Читаем En el primer cí­rculo полностью

Alguno que fue gratificado por una opinión de Rubin dijo una vez que tenía "buen oído". Inconscientemente esta premisa fue aceptada y creída. Rubin había entrado a la sharashkapor accidente, y se las había ingeniado para permanecer allí haciendo traducciones. Su oído izquierdo era tan bueno como el de cualquier otra persona, pero su oído derecho se había ensordecido por una contusión en el frente noroeste —un hecho que había tenido que ocultar después de haber sido elogiado por su "buen oído". La reputación de tener "un buen oído" había afirmado su posición, hasta que la reafirmó— más aún con su obra magna en tres tomos: El aspecto audio-sintético y electroacústico de la lengua rusa.


Entonces telefonearon al laboratorio de Acústica para hablar con Rubin. Mientras esperaban escucharon otra vez ellos mismos por décima vez. Markrushev, con las cejas unidas y los ojos tensos de concentración, sostuvo un momento el teléfono y declaró categóricamente que estaba mejor, que estaba mucho mejor. (La idea de regularlo en base a dieciséis impulsos era suya; por eso, aún antes de hacer la readaptación, él sabía que iba a haber mejoría) Dyrsin sonrió de mala gana, apologéticamente, y meneó la cabeza, Bulatov gritó a través del laboratorio que debían reunirse con los expertos del código y readaptarlo en base a treinta y dos. Dos electricistas complacientes tirando de los auriculares en direcciones opuestas mientras cada uno escuchaba con gozosa exuberancia que realmente se había oído más claro.


Bobynin continuaba midiendo el oscilograma sin levantar la mirada.


La negra manecilla del gran reloj eléctrico de pared saltó a las diez y treinta horas. Pronto terminaría el trabajo en todos los laboratorios salvo TAREA SIETE; las revistas clasificadas serían guardadas bajo llave en cajas fuertes, los zeks volverían a sus dependencias para dormir, y los empleados libres correrían a las paradas de ómnibus, donde pasaban cada vez menos vehículos, en las últimas horas.


Ilya Terentevich Jorobrov, al fondo del laboratorio y fuera de la vista de los jefes, caminó con andar pesado detrás del muro de estantes hacia Potapov. Jorobrov era de Uyatka, y del área más remota, cerca de Kai, tras de la cual se extendía por cientos de millas, a través de bosques y pantanos, una región mucho más grande que Francia, la tierra de Gulag. Él vio y comprendió más que muchos, pero la necesidad de estar siempre escondiendo sus pensamientos y reprimiendo su sentido de justicia había doblegado su cuerpo, le había dado un aspecto desagradable, marcándole duras líneas en sus labios. Finalmente, en las primeras elecciones de post guerra no lo pudo soportar más y escribió sobre su tarjeta de sufragio crudas y rudas injurias campesinas dirigidas contra el Mayor Genio de los Genios. Era la época en que las casas arruinadas no se reconstruían y los campos no eran sembrados a causa de la escasez de obreros. Pero durante un mes entero varios detectives jóvenes estudiaron la caligrafía de cada votante del distrito y Khorokrov fue arrestado. Salió para el campo de concentración con un ingenuo sentimiento de placer —allí por lo menos podía decir lo que quisiera. Pero los campos generalmente no operaban de esa manera. (Llovían las denuncias de los delatores sobre Khorokrov, y tuvo que callarse).
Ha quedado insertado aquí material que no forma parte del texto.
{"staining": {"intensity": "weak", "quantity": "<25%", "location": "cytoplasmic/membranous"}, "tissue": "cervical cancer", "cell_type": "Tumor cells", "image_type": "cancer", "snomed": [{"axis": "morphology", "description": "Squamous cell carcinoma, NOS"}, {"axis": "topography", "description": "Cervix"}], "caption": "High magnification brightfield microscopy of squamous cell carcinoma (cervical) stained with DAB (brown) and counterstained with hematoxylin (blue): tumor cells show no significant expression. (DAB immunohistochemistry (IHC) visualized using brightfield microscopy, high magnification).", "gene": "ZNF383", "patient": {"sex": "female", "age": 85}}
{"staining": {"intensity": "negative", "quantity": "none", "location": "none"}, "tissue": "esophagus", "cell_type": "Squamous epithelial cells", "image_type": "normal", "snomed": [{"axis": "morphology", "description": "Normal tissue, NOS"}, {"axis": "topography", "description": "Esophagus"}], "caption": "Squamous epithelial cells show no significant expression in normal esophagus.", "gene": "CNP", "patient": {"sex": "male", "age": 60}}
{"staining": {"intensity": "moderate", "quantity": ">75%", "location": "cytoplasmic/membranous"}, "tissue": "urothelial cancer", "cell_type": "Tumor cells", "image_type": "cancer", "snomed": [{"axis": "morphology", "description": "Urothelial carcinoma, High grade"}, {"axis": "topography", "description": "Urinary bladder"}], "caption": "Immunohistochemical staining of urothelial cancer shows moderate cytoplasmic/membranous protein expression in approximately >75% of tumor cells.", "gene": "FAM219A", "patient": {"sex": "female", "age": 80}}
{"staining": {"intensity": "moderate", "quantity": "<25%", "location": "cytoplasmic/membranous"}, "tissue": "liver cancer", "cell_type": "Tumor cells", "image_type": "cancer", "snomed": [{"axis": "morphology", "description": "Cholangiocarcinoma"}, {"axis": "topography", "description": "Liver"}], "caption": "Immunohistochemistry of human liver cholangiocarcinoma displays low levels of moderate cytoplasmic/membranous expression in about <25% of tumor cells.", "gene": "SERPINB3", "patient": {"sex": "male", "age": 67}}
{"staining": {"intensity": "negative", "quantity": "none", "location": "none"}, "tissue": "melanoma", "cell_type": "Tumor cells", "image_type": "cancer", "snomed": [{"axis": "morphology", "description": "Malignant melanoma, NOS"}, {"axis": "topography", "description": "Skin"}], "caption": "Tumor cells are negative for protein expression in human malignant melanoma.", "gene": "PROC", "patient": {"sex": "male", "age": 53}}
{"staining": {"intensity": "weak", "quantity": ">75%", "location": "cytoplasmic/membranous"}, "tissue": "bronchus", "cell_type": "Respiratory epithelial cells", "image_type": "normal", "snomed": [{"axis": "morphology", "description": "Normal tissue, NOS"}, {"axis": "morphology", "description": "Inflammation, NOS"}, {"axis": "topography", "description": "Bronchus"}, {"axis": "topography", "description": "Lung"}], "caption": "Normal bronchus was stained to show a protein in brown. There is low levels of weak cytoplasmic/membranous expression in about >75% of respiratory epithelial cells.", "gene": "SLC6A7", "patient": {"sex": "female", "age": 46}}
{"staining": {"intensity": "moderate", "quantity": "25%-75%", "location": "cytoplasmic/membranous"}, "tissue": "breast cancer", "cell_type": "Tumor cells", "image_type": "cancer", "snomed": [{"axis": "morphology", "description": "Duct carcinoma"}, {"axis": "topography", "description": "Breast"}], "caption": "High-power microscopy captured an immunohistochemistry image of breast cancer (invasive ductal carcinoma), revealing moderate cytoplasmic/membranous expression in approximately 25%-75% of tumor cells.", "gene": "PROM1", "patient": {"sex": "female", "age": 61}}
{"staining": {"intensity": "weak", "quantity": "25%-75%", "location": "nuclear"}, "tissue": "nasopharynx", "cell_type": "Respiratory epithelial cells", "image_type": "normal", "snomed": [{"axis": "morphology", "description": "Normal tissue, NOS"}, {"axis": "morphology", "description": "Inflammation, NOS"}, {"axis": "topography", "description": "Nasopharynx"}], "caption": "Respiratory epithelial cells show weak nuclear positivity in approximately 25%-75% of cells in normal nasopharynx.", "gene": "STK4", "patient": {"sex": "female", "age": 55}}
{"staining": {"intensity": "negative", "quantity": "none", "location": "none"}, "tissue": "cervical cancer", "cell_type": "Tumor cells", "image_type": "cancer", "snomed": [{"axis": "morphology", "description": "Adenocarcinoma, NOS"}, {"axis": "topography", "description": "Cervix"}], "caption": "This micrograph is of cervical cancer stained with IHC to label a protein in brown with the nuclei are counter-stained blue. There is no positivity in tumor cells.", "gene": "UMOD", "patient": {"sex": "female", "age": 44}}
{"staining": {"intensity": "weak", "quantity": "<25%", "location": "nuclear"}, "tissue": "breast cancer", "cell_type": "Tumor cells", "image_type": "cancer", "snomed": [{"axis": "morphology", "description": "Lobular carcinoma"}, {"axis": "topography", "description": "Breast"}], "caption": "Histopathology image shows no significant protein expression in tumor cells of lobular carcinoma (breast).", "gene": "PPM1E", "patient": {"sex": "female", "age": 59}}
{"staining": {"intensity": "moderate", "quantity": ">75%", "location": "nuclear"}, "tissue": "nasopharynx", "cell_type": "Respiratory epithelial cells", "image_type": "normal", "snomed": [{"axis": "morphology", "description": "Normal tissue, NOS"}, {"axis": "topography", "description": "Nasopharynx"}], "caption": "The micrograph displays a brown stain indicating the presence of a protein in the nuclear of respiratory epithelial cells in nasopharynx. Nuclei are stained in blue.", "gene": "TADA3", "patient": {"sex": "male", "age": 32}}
En la sharashkael buen sentido le exigía que se perdiera en la actividad de la tarea común del grupo Siete y que se asegurara, si no de la liberación, por lo menos de una existencia decente. Pero dentro suyo le daban náuseas por todas las injusticias aparte de su propio caso, hasta que alcanzó el punto cuando un hombre ya no quiere vivir más.


Yendo detrás de la pared de estantes de Potapov, se inclinó sobre el escritorio y propuso en voz baja: —Andreich. Es hora de marcharse. Es sábado.


Potapov acababa de colocar una cerradura color rosa a la cigarrera colorada trasparente. Ladeó la cabeza admirando su artefacto, y preguntó: —¿Qué te parece, Terentich? — el color combina, ¿no es cierto?


Sin recibir ni aprobación ni desaprobación, Potapov miró a Khorokrov con el interés de una abuela sobre el armazón liso de metal de sus anteojos. — ¿Por qué tentar al dragón —dijo—. El tiempo nos está ayudando. Antón se irá y entonces desapareceremos inmediatamente, como el aire ligero.


Tenía su modo de dividir una palabra en sílabas y prolongar cada una de ellas.